[Opening Dataset extract section]

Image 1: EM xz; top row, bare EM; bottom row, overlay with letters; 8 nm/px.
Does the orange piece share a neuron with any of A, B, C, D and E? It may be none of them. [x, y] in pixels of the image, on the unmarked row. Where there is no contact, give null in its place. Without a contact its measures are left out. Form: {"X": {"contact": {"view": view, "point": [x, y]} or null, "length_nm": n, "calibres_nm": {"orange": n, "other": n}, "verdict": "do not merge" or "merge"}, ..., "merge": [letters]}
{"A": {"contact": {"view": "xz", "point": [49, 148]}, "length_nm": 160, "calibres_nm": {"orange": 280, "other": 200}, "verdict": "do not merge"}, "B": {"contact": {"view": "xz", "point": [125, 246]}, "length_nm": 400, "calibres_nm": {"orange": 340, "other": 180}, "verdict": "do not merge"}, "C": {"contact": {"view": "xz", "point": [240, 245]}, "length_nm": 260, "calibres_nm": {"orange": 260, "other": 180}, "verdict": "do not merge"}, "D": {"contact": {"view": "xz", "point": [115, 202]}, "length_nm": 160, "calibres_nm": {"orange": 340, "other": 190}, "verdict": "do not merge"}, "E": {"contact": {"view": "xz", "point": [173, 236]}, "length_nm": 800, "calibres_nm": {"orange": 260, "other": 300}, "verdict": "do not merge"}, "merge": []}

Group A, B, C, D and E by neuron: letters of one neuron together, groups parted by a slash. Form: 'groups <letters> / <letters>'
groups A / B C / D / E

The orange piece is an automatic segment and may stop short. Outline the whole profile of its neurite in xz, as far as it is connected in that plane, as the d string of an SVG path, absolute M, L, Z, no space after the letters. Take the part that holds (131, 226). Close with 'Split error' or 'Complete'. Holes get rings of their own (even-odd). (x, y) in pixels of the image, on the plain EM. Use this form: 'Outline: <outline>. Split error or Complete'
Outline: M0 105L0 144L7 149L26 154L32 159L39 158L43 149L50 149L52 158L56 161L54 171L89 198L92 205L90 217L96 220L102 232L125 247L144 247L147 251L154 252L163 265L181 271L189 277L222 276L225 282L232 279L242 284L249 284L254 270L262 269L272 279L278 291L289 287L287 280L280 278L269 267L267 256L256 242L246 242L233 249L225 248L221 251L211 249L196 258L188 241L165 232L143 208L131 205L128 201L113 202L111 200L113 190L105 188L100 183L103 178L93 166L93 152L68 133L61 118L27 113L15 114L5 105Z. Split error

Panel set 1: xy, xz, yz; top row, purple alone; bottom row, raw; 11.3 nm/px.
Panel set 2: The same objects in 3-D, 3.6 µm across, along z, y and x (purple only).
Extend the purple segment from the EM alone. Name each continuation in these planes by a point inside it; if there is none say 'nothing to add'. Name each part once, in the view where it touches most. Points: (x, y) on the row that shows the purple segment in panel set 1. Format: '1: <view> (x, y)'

[Closing Dataset extract section]

» **What is being asked**:
If a line above holds the word "bottom", copy it.

» **Output below**:
Image 1: EM xz; top row, bare EM; bottom row, overlay with letters; 8 nm/px.
Panel set 1: xy, xz, yz; top row, purple alone; bottom row, raw; 11.3 nm/px.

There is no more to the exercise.